Post convidado que antes foi publicado no Diário “As Beiras”. A propósito do centenário do nascimento de Miguel Torga, o texto de João Boavida sugere-nos a leitura e a viagem.
Cem anos são cem anos, e embora ainda não se saiba se é pouco ou muito, não sou indiferente a um poeta que marcou a cidade de Coimbra, desde que a conheço, para além da grande figura literária que é. Há duas ou três coisas que sempre admirei em Miguel Torga. Uma, talvez a que durante muitos anos foi a mais falada, tem que ver com a resistência no puro sentido da palavra. Foi um resistente de primeira qualidade; uma referência intelectual e moral que incomodava o regime salazarista, e era uma esperança para todos nós de liberdade política e de ressurreição cultural e social.

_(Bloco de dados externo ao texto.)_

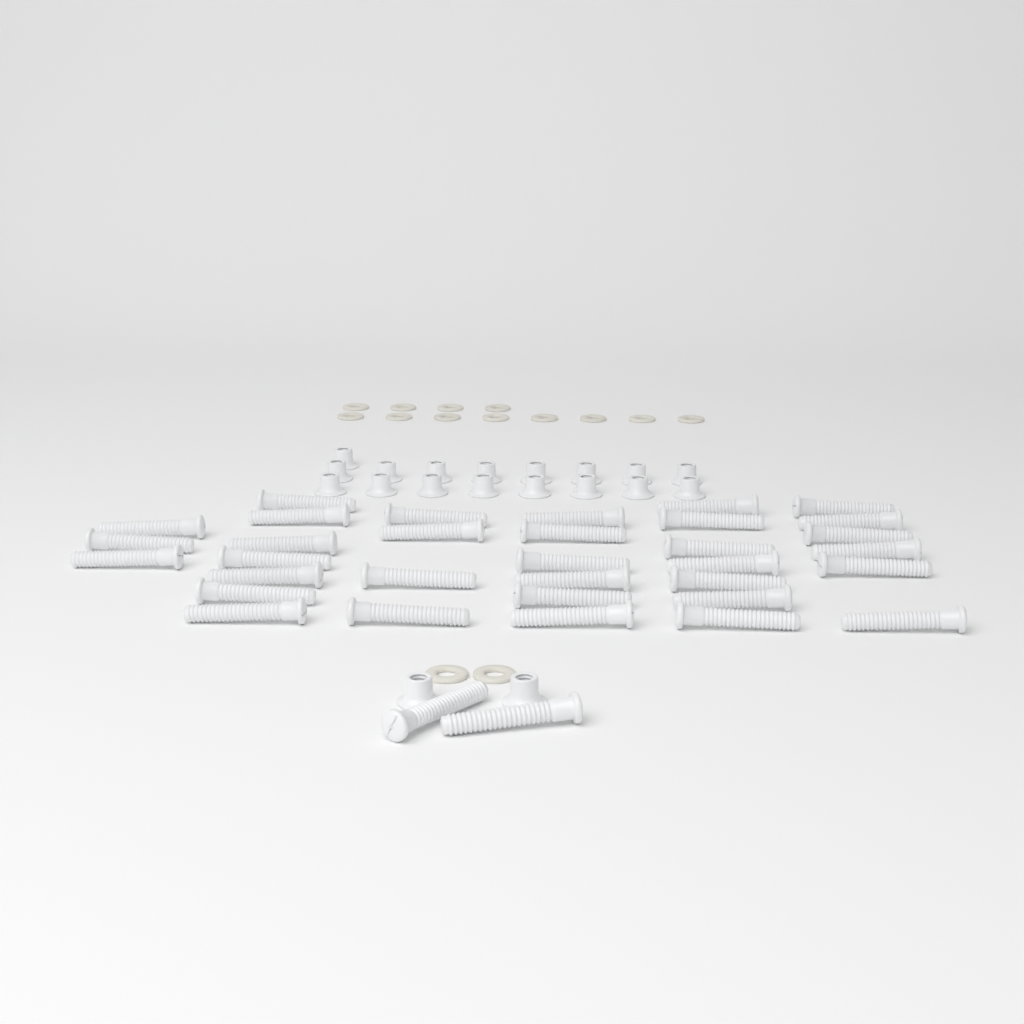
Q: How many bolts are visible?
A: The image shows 35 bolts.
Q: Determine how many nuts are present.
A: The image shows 19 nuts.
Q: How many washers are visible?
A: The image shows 14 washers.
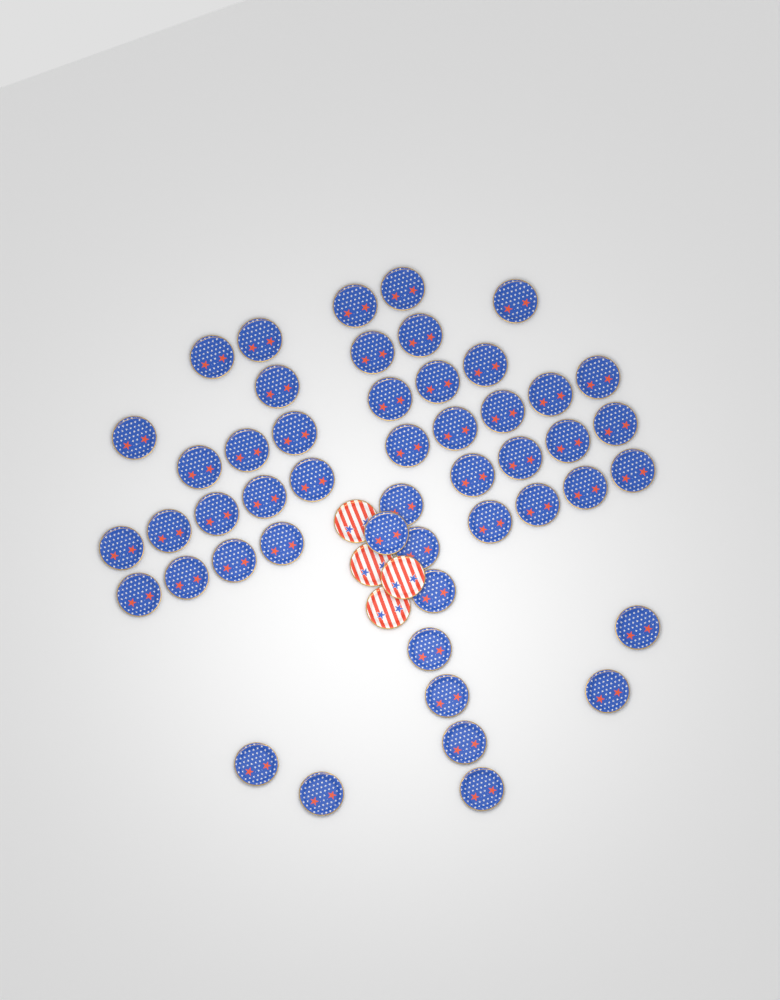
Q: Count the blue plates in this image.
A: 49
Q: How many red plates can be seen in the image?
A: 4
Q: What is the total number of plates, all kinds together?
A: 53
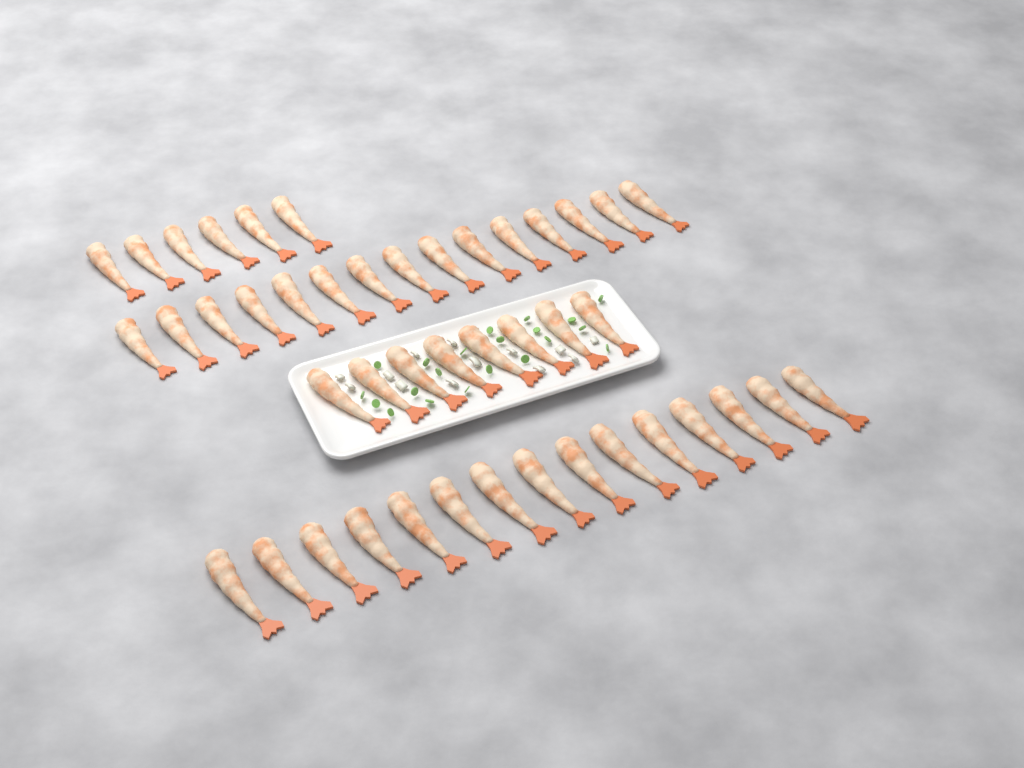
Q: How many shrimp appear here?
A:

Mas em Miguel Torga agrada-me sobretudo a coerência da pessoa e a dimensão oficinal da obra. Tudo nele parecia coerente: a figura, como que ainda há pouco tirada da rocha, os lugares que habitava (os móveis do consultório, presos ao passado, a velha máquina de escrever e a sacrificada secretária cumprindo missão) e sobretudo o ar esforçado que transmitia. Sentia-se nele a eterna moral do trabalho com esforço, a grandeza humana do fazer e refazer incessantemente, o honrado labor do artesão insatisfeito que nunca acha a obra acabada. E a que a simplicidade dos livros e a desprotecção editorial e visual em que apareciam tornavam no símbolo de trabalho solitário, humilde, mas com o orgulho da sua humildade desprotegida mas forte. Sempre admirei os escritores que trabalham a palavra; só esses o são de facto, e Torga dava essa ideia (di-lo muitas vezes no Diário) e toda a obra o manifesta. Nada na sua escrita é espontâneo ou repentista; ou mesmo que o seja como intuição e inspiração, nunca a ideia dispensa o trabalho, o escopro, a plaina e a grosa de quem elimina o inútil, corta e alisa à procura da forma intuída no início, e tão difícil de alcançar.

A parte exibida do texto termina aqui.